There are only a few filmmakers who can indulge in this sort of love story without becoming annoyingly self-indulgent. French director Eric Rohmer is one of them. His films often follow a pattern. The central plot tends to be about a man who is attracted to one woman, distracted by a second and ultimately chooses to return to the first. It’s almost Biblical in its simplicity – the man chooses virtue over vice.
In Rohmer’s Ma Nuit Chez Maud (My night with Maud), a staunchly Catholic man spends a night with Maud, a single mom and divorcee. She challenges his religious values and he has to defend them while confronting the temptation she embodies. Each conversation in Ma Nuit Chez Maud is a little love story in itself. Intimacy is explored with ruthless honesty and a chaste yet cruel passion.
One of the most memorable scenes in the film is a 20-minute conversation between Maud and the Catholic, shot using still frames. Maud lies under an exotic white fur blanket while the man strolls around the room, pontificating and arguing. Maud listens and also provokes him. “You are both a shamefaced Christian and a shamefaced Don Juan,” she tells him.
He tells Maud, “Women have taught me a lot, morally speaking. It would be idiotic to generalize, but each girl I met posed a new moral challenge.” As he bares his soul to Maud, he seems almost unaware of the next moral challenge lying in bed.In Oscar-nominated Richard Linklater’s beloved trilogy of love stories, the challenges are not moral as much as everyday banality. Based on languid conversations, Before SunriseBefore Sunset and Before Midnight goes deep into the viscera of a relationship: the courtship, the breakups, marriage and estrangement. In short: growing up.

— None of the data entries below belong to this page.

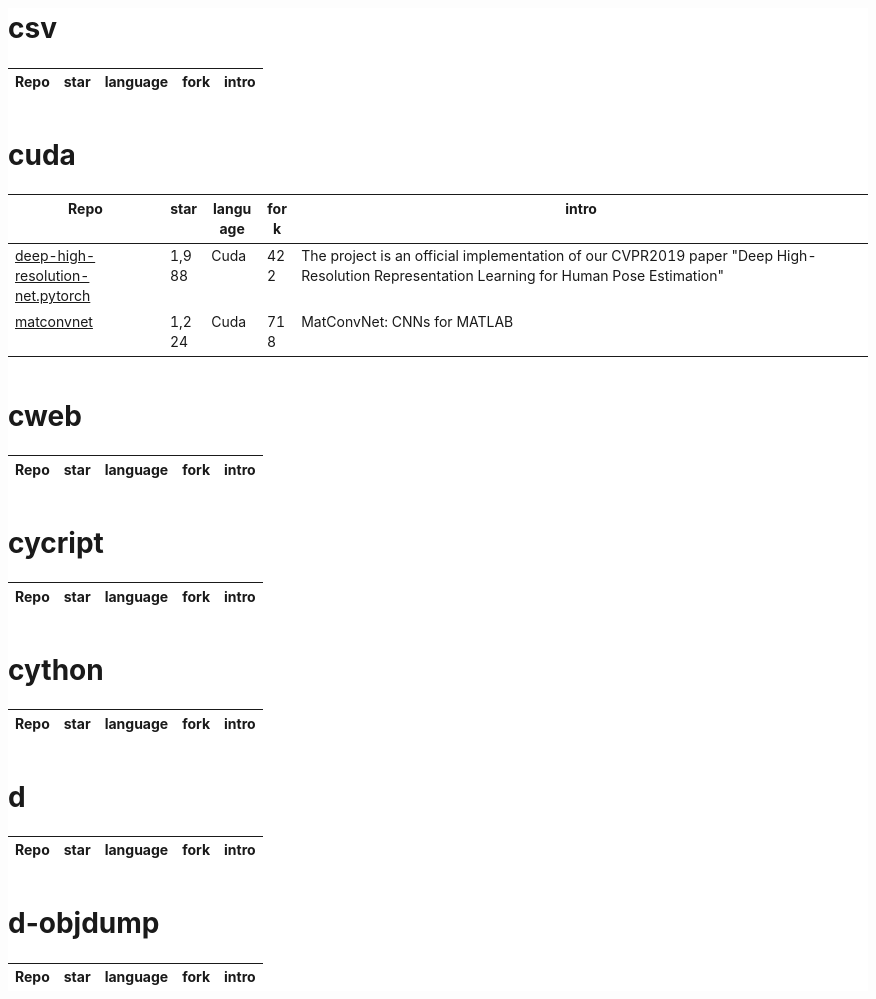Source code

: 
# csv

Repo|star|language|fork|intro
-|-|-|-|-



# cuda

Repo|star|language|fork|intro
-|-|-|-|-
[deep-high-resolution-net.pytorch](https://github.com/leoxiaobin/deep-high-resolution-net.pytorch)|1,988|Cuda|422|The project is an official implementation of our CVPR2019 paper "Deep High-Resolution Representation Learning for Human Pose Estimation"
[matconvnet](https://github.com/vlfeat/matconvnet)|1,224|Cuda|718|MatConvNet: CNNs for MATLAB


# cweb

Repo|star|language|fork|intro
-|-|-|-|-



# cycript

Repo|star|language|fork|intro
-|-|-|-|-



# cython

Repo|star|language|fork|intro
-|-|-|-|-



# d

Repo|star|language|fork|intro
-|-|-|-|-



# d-objdump

Repo|star|language|fork|intro
-|-|-|-|-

The trilogy is a thesis on love, with each film following the lead couple over the span of a single day. Jesse (Ethan Hawke) and Celine (Julie Delpy) meet, fall in love and age over the course of the three films. In Before Sunrise, they walk around in Vienna. In Before Sunset, they explore Paris and in Before Midnight, they’re a married couple on a holiday in Greece.
Their conversations range from the esoteric to the bizarre, like any couple’s. Or perhaps these are the conversations, with their artful mischief and poignant candour, that we wish we could have had.

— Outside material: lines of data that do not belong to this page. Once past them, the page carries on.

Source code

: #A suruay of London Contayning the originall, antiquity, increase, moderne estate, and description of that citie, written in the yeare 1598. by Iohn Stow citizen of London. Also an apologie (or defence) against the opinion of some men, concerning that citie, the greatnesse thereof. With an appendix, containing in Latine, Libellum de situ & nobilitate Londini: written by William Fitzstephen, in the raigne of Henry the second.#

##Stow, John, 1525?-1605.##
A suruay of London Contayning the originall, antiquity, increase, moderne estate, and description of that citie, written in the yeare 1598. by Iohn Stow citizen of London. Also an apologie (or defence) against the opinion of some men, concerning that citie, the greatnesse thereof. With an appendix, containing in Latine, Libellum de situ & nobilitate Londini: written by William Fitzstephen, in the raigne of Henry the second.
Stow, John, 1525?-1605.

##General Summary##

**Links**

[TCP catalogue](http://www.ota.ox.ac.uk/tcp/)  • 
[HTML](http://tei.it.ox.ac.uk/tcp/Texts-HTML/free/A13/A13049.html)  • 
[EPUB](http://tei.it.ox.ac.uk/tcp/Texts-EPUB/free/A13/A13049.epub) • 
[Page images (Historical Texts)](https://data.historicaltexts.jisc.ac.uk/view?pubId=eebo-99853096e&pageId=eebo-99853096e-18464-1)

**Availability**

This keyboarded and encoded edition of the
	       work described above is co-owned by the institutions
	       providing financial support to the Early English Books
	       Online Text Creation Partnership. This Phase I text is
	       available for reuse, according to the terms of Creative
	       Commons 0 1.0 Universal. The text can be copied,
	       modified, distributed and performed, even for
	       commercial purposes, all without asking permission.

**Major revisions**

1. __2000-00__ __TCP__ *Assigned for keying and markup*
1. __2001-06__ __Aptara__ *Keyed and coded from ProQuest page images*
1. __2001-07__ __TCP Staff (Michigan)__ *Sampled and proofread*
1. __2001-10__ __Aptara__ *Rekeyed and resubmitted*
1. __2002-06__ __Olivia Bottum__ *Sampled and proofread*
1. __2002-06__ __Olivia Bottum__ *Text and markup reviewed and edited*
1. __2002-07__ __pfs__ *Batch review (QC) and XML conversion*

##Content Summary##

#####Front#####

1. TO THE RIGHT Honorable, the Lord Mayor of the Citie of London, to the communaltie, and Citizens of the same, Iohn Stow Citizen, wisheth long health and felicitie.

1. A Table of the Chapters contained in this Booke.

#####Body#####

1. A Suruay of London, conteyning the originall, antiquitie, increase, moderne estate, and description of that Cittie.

CELINE: “All right? There could be a revolution any second...”
JESSE: “Don't.”
CELINE: “People eat a lot of feta and olive oil, they act all happy but they actually talk about how ‘angry’ they are... and it confuses me and I don't know what's going to happen in the next few weeks.”
JESSE: “Whoa, whoa, whoa. Let me tell you what's going to happen alright. The same thing that always happens: Nothing.”
CELINE: “Alright. You know what? I have had absolutely zero time for myself, I have ten thousand emails I have to answer that I didn't answer... “
JESSE: “And you think I don't?”
CELINE:”I'm happy you have time to contemplate the universe and have existential problems because I don't - I barely have time to think. I work, I baby- sit, I work, I baby-sit. “
CELINE: ”I have realized I’ve just stopped loving you. This is it.”
Except of course, it isn’t. The love stories continue, as we replay scenes and remember moments in our memory, long after the films fade to black.